Text section |

=== Begin Enclosure ===

Emissions-intensive trade-exposed industries will receive significant assistance in meeting permit obligations.

Specifically, Australia’s coal-fired generators would see $3.9 billion in free permits over five years, with the biggest of them benefiting the most. Says Innovest: "The handouts are concentrated among the largest and highest emitting brown coal-fired generators in Victoria." Additionally:

  • Aluminum smelters, cement and steel makers will receive assistance covering 90 percent of industry average emissions.
  • Alumina refiners, petroleum refiners and LNG producers will receive 60 percent of permits for free.

A quarter of the total permits in the system would be handed out for free and to the worst offenders. According to Innovest, that percentage could rise to 45 percent by 2020.

The plan is set to go into effect in 2010.

While it is true that it is an improvement over Europe’s Emissions Trading Scheme (ETS) – which gave away 100 percent of its permits for free and provided zero incentives to develop clean generation – it’s still bad. The far wiser choice for Australia would be to auction off all rights to pollute from the outset – a method that forces polluters to pay and generates revenue for clean energy, efficiency technologies and green jobs.

=== End Enclosure ===

Excerpted data |
=== Begin Enclosure ===

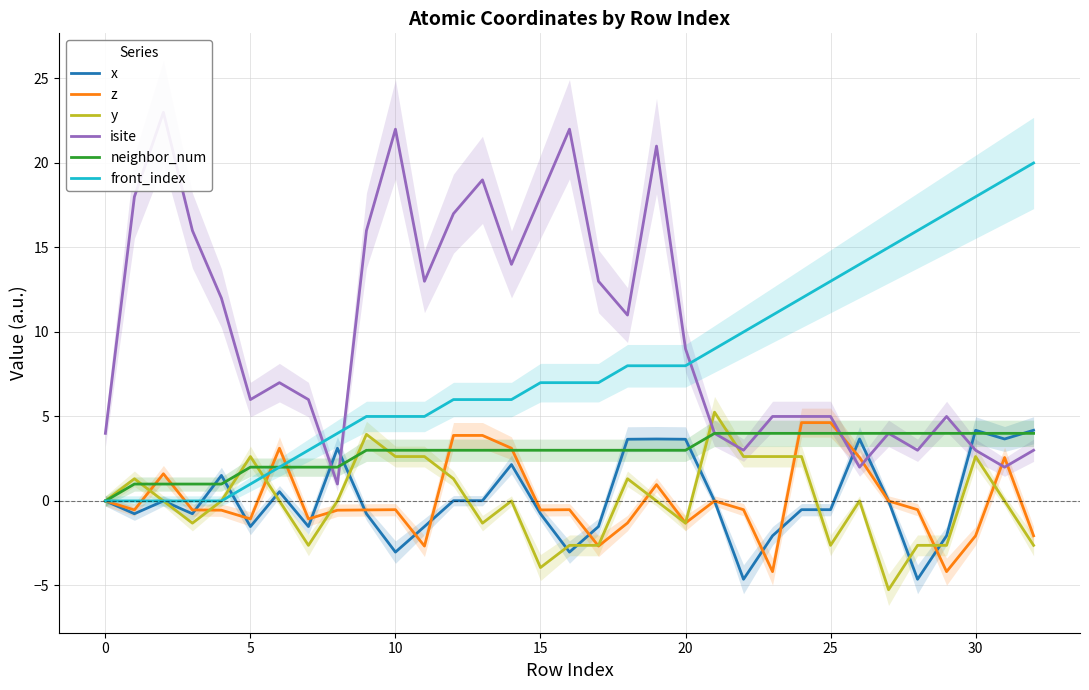

True or false: neighbor_num has a value of 3.0 at 10.

True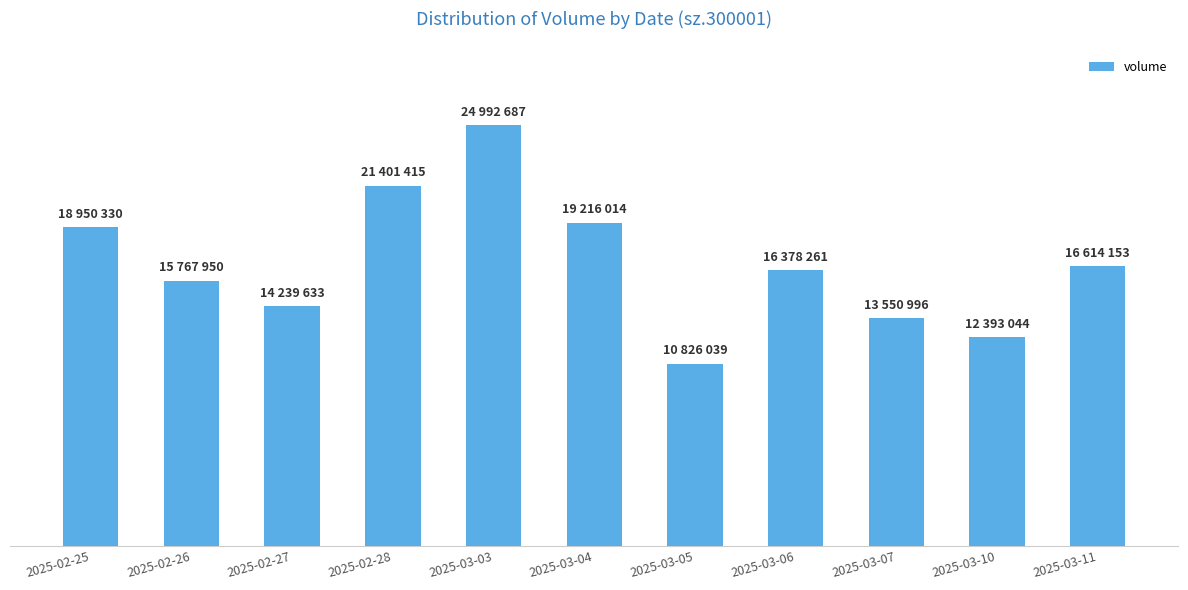

What position from the left is 2025-03-07?

9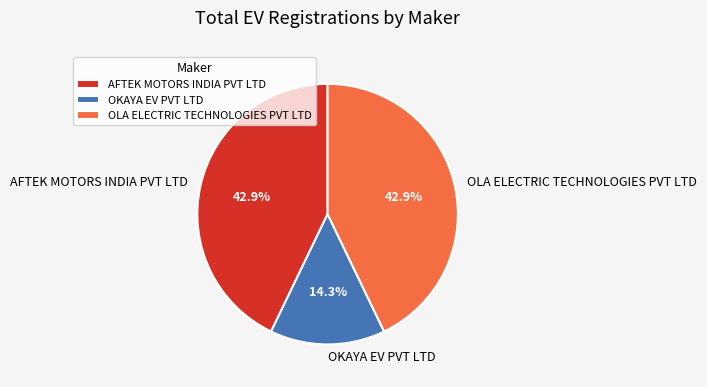

To the nearest percent, what is the difference between the largest and smallest slice percentages?

29%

=== End Enclosure ===

Exercise prompt |
Repeat word for word the stretch of the Australian emissions permit text from "Specifically, Australia’s coal-fired" through "percent by 2020.".

Reply |
Specifically, Australia’s coal-fired generators would see $3.9 billion in free permits over five years, with the biggest of them benefiting the most. Says Innovest: "The handouts are concentrated among the largest and highest emitting brown coal-fired generators in Victoria." Additionally:

  • Aluminum smelters, cement and steel makers will receive assistance covering 90 percent of industry average emissions.
  • Alumina refiners, petroleum refiners and LNG producers will receive 60 percent of permits for free.

A quarter of the total permits in the system would be handed out for free and to the worst offenders. According to Innovest, that percentage could rise to 45 percent by 2020.